Dilin gücü, ifadenin gücü
Bir mektup... “Marquez ve millî roman” tartışmasını üslûp üzerinden devam ettiriyor:
“Sayın Hocam, sıradan, orta halli bir okurum. İddialı olduğum bir hususta yazıyorum: Konunun uzmanları ve profesyoneller dışında, Marquez’in eserlerini Türkiye’de en iyi tanıyan ve özümleyen üç-beş kişiden biri olabilirim. Benim de şerhim var, konular içinde pornografik olaylar sık sık karşımıza çıkıyor. Rahatsız edici. Bu nedenle anlatım yönü çok üstün olan bir romanı en yakınlarınıza, meselâ çocuklarınıza önermekte tereddüt ediyorsunuz.
Ancak Marquez kitaplarından, herkesin öğrendiklerinden daha başka şeyler de öğrendiğimi düşünüyorum... Edebiyatçı falan değilim. Öğrendiklerimin en önemlisi; Türkçe’nin zenginliği fark ettirmesi... Yani bizim dilimizle de okunduğunda bir daha unutulamayacak kadar güzel cümleler kurulabiliyormuş. Şüphesiz büyük bir hayal gücünün üreticisi, büyük yazar. ’Yazarım’diye gezinenlerin ufuk ötelerinde yolları tozutmuş bir usta kalem. Elbet çeviri de önemlidir; lâkin işin başında ’dinamo’bir beyin olunca, çeviri de üst düzeyse, hangi dile çevrilirse çevrilsin o dilin röntgen filmi, yani kapasitesi ortaya çıkıyor.

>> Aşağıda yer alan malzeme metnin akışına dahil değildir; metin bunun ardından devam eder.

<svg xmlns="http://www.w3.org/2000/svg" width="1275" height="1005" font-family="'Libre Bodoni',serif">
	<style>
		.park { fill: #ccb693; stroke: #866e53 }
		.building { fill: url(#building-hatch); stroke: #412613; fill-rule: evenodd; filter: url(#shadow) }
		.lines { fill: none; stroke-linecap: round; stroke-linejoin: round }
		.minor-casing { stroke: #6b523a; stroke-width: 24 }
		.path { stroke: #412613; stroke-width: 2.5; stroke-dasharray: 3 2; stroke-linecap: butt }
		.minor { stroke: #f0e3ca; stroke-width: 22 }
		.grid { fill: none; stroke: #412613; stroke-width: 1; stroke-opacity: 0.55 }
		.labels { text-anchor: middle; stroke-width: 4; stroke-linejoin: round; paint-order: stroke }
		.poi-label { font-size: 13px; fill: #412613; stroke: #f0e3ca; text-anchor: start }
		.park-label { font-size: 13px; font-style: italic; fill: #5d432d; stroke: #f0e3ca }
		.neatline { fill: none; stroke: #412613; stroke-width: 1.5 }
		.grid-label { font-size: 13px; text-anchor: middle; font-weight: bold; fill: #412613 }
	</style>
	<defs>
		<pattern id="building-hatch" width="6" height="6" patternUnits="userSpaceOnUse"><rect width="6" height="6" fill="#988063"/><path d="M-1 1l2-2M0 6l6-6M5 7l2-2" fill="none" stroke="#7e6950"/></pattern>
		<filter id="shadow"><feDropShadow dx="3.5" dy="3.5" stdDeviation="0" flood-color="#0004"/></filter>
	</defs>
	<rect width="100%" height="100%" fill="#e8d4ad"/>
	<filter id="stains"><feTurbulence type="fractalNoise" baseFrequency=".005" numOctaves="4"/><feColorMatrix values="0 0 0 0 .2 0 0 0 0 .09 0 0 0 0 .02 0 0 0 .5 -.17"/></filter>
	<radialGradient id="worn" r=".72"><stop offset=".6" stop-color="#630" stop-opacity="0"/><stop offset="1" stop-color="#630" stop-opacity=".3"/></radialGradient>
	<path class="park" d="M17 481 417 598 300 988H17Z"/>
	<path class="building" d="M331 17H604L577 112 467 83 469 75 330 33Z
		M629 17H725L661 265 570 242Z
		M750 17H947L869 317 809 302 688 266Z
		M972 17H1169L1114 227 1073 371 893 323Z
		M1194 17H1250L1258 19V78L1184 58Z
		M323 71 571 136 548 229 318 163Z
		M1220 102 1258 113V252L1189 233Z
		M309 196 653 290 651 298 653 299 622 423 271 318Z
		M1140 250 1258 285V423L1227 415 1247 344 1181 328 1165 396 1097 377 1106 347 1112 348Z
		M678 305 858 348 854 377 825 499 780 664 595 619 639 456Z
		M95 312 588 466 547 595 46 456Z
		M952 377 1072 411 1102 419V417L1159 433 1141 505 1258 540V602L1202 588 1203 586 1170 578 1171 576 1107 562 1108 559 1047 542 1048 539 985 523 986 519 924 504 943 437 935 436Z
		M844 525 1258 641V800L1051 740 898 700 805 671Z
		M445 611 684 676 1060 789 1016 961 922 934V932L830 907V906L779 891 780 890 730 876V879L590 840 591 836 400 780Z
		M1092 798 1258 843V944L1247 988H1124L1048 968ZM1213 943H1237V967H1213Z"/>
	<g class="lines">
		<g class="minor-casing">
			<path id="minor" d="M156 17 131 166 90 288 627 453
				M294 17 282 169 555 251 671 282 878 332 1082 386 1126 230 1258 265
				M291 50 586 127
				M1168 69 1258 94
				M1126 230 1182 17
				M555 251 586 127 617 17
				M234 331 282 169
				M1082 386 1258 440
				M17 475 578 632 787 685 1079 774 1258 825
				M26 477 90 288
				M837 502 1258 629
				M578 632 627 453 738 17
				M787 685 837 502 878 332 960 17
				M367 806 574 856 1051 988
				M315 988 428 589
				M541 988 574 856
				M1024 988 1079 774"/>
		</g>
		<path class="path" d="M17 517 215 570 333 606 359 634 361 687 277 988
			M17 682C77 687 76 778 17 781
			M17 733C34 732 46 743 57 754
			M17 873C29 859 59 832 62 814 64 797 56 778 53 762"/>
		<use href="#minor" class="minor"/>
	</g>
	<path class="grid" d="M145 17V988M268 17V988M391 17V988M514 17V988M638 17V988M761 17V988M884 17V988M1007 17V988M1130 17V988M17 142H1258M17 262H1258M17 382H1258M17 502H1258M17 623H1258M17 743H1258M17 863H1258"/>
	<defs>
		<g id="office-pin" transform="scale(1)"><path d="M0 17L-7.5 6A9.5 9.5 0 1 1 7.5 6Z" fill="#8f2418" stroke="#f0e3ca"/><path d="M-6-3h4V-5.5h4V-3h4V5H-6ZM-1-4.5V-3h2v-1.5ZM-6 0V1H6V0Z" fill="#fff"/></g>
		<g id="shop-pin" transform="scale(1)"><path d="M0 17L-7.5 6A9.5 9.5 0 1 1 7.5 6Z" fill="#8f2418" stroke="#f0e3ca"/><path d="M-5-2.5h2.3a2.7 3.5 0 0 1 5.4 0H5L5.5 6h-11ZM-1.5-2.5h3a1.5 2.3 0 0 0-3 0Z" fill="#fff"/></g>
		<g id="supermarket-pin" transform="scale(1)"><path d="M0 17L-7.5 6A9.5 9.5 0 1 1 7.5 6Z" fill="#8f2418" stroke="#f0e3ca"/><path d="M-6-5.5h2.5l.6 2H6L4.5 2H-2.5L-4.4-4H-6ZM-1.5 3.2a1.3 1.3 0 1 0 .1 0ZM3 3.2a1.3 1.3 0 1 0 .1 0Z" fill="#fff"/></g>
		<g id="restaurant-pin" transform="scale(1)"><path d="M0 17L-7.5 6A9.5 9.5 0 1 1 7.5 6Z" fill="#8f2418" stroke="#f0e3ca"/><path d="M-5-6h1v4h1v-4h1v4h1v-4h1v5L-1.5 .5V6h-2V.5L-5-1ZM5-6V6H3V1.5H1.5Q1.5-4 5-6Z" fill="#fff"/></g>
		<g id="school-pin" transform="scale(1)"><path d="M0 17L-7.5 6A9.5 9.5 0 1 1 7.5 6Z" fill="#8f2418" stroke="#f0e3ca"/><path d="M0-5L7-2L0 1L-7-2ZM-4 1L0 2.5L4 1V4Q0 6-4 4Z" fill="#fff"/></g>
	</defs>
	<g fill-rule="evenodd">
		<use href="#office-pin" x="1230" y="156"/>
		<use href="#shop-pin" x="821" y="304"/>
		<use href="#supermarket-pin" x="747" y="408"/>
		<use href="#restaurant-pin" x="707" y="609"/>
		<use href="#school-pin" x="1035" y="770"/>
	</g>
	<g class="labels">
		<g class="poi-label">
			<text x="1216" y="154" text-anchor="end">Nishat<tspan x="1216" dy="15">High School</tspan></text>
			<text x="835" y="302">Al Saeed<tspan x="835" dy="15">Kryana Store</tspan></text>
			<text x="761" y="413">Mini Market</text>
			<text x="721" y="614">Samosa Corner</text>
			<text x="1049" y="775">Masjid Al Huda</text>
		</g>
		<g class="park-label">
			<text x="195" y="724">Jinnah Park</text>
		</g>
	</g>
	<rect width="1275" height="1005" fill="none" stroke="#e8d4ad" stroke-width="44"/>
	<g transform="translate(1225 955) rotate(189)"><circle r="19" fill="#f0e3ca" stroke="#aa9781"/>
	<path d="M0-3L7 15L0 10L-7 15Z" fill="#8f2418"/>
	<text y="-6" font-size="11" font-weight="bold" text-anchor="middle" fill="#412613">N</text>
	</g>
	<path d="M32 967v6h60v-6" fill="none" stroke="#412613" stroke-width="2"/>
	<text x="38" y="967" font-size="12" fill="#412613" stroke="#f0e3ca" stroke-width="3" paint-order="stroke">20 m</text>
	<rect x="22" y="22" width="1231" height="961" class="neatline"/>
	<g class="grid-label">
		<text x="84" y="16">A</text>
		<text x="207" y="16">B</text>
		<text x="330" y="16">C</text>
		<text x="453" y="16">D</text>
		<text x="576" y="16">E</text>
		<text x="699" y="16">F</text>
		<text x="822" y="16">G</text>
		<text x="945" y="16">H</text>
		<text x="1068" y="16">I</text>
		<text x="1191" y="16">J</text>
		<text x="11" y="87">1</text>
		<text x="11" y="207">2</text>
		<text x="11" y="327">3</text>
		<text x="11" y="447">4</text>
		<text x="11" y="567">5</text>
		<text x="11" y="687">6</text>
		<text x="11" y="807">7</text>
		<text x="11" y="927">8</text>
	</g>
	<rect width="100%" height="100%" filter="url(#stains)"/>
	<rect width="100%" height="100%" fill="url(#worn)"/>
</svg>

Anlattıklarımın bilimsel değeri olmayabilir, ama bilmem kaç cilt İnce Memed’de aklımda kalan tek cümle yok. Küçümsüyor muyum, hayır, buna hakkım yok. Marquez İspanyolca yazmış, Türkçe ile ne alâkası var denirse, ben de başka bir dilden çevrilince bu kadar güçlü bir Türkçe anlatım çıkıyorsa en az aynı güçte Türkçe de yazılabilir, üretilebilir, diye düşünüyorum...” (N. Öztürk)
“Orta halli” bir okuyucunun çok kıymetli satırlarını okudunuz.
Marquez’i (1928-2014) hatırlatayım... Kolombiyalı yazar. Hemen bütün eserleri Türkçeye tercüme edildi. Ünlü tarihçimiz Prof. Dr. Kemal Karpat, Marquez’i üstelik asıl dilinden, İspanyolcadan takip etmiş ve “millî roman” üzerine fikrini yazmıştı. Kemal Karpat Hoca’nın bir tespitini buraya alacağım:
“Romanya’da doğup büyüdüm, Romenceye bütün incelikleriyle hakim oldum, dünya romanlarının yayınlarını Romen dilinde okuduktan sonra küçük yaşta Türkiye’ye gelip 1940’ların çok değişik politik ve sosyal ortamı içinde yaşamak zorunda kalınca, tek parti rejimine olan derin tepkim beni siyasete götürdü. Rejim o tarihlerde dil reformları adı altında ‘yeni’ bir Türkçe icat etmek çabaları sayesinde dili keşmekeş hale sokmuştu.” (“Gabriel Garcia Marquez ve Milli Roman”, Zaman, 2 Mayıs 2014).
Yeni Türkçe icat etme çabası veya dilin ölümü... N. Öztürk, “Bir dilden çevrilince bu kadar güçlü bir Türkçe anlatım çıkıyorsa...” diyor. Bir de “sağlam Türkçe” ile tercüme edilseydi... Daha önce Marquez’in müterciminin dilimiz üzerinde şikâyetlerini ve fikrimi köşeme ve bir kitabıma taşımıştım. Mütercim illâ “yeni Türkçe” diyor, Marquez’in kelimelerine yeni Türkçeden karşılık bulamamaktan yakınıyordu. Ya “sağlam Türkçe” ile tercüme edilseydi... Güçlü bir yazardan bize kazandırılan güçlü bir nâtıka olmaz mıydı!
Türkçemiz iğdiş edilmiştir. Artık bunu kabul edelim... Halkın Türkçesi başka, elit kesimin Türkçesi başka, belli basın-yayın organlarının Türkçesi daha başka... “Televizyon Türkçesi” diye bir kavram bile ortaya çıktı. İnsanlarımız bu cenderede boğuluyor; kelime haznesi değişiyor, daralıyor, kendisini ifade etmekte âciz kalıyor.